Democrats' fixation on Iraq, in at least one
respect, is a boon to President Bush: It distracts
attention from the administration's
inept handling of the larger struggle against
jihadism. On Bush's watch, the jihadist contagion
has been spreading, not contracting. While the United
States has not been directly attacked since 9/11, the front has
simply shifted elsewhere: to Iraq, to Europe, to the Middle
East, and, disturbingly, back to Afghanistan. Islamist terrorism's
death toll has risen steeply over the last two years.
Attacks by "self-starter" terrorists with tenuous or no links
to al Qaeda suggest that the enemy now is less a specific terrorist
network than a diffuse ideological movement -- a global
jihad with no center or high command. A profusion of jihadist
websites, featuring videos of terrorist attacks and beheadings,
provides inspiration, religious sanction, and technical advice
to impressionable young Muslims everywhere.
There is no doubt that the Iraqi insurgency has been a
catalyst for the growth of the global jihad. But that doesn't
mean the jihadist fever will subside if the United States suddenly
leaves Iraq. On the contrary, driving the American
Goliath out of Iraq would burnish the jihadist mystique and
convince many fence-sitters to sign up.
Some foreign policy analysts dismiss the severity of the
jihadist threat, which they believe the White House has
exaggerated for political reasons.
That's a big mistake. Although the ranks of hardcore terrorists
may be small, the number of Islamist sympathizers,
theorists, enablers, and potential recruits appears to be
growing. Saudi Arabia has been particularly active in building
the infrastructure that supports extremism, recycling oil
revenues to the tune of $75 billion over the last two decades
to spread Wahhabi fundamentalism around the world.
Instead of minimizing the jihadist threat, Americans
should study the jihadist ideology. We need the equivalent
of the Cold War's Kremlinologists -- jihadologists who can
help U.S. policymakers understand what motivates extremism
and devise better strategies for diminishing its appeal to
Muslims wherever they live.
Bush's "war on terror" has focused too narrowly on terrorists'
means rather than their ideas. Reza Aslan, an
American Muslim, argues in With All Our Might that the
president seems oblivious to the context from which jihadist
extremism springs. The movement arises from a civil war
raging within Islam. It pits reformers seeking an accommodation
with modernity against fundamentalists determined
to rid Islam of all modern and corrupting
ideas.
"The simple truth is that the
United States has a national security
interest in the outcome of the Islamic
Reformation currently under way
throughout the Muslim world," Aslan
writes. "It must therefore do whatever
it can to tip the balance of power away
from the extremists and back to the
massive yet voiceless majority who are as much victims of jihadism as is the West."

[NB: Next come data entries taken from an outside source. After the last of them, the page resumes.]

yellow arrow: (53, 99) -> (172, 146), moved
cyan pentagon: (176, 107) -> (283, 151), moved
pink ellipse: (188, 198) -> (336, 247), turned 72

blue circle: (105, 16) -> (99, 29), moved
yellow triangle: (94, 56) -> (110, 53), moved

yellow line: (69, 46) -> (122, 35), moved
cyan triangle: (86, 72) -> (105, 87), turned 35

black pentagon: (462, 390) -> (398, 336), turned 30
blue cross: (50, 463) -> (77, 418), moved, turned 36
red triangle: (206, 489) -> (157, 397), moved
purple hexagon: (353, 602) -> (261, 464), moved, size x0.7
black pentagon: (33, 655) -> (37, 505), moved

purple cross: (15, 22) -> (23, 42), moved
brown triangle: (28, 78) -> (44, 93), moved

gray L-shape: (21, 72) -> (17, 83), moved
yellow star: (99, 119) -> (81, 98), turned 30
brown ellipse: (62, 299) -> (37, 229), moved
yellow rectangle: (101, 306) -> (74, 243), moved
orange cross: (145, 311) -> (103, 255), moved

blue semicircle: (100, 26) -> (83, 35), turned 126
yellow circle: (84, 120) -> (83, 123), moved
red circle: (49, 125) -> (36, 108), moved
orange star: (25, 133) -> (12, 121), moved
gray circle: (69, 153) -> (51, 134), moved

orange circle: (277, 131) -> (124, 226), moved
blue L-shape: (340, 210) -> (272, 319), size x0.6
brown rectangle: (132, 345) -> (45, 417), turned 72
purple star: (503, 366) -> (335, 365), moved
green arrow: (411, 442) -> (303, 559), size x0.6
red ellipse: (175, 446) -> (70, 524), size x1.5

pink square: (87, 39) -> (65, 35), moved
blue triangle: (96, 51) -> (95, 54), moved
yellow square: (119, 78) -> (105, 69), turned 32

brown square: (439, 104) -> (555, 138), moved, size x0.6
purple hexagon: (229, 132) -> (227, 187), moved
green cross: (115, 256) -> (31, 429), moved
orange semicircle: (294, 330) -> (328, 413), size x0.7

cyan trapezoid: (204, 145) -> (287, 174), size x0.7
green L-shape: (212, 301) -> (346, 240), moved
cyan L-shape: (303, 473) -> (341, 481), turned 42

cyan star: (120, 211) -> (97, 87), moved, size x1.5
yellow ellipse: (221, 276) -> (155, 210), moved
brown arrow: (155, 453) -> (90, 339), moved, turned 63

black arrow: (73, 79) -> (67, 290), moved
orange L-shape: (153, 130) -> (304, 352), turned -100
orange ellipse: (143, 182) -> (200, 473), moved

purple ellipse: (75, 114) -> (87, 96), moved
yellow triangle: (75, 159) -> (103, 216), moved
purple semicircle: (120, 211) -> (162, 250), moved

Yet Bush's excessively militarized response to terrorism
and his reductive, good-versus-evil rhetoric has played into
the jihadists' strategy of framing their struggle as an irreconcilable
conflict between Islam and the "crusader" West.
The United States needs a smarter strategy for undercutting
the ideological appeal of the global jihad. For starters, we need
to rally the world's democracies to a stouter defense of their liberal
ideas. We should challenge the international community to
strengthen norms against killing civilians and impose meaningful
penalties on states that don't comply with tough new anti-terror
conventions. We should join the International Criminal
Court and seek indictments against Osama bin Laden and
other terror chiefs for crimes against humanity. It's time for a
real zero-tolerance policy toward terrorism, not one that makes
exceptions for "resistance to occupation."
Next, the West must make common cause with the majority
of moderate Muslims who want no part of the global jihad.
Borrowing from a successful Cold War template, we should
join with Europe in launching a Helsinki-type process to provide
moral, political, and material support for human rights
activists, liberal reformers, and independent civic groups in
the Muslim world. To spur economic hope and opportunity,
we should create a Greater Middle East Prosperity Plan
intended to lower trade barriers and double the region's manufacturing
and agricultural exports by 2010.
Finally, we should embrace Aslan's suggestion that we
enlist U.S. Muslims in our public diplomacy toward the
Muslim world. Compared with their European counterparts,
American Muslims are relatively prosperous and well-assimilated,
and they live in a free country that is still more
religious than secular. Who better to testify to the essential
compatibility between religious faith, free enterprise, and
liberal political and governing institutions?
It's time for America to speak to the Muslim world less
in the language of war and more in the common vocabulary
of universal human aspirations for freedom and justice.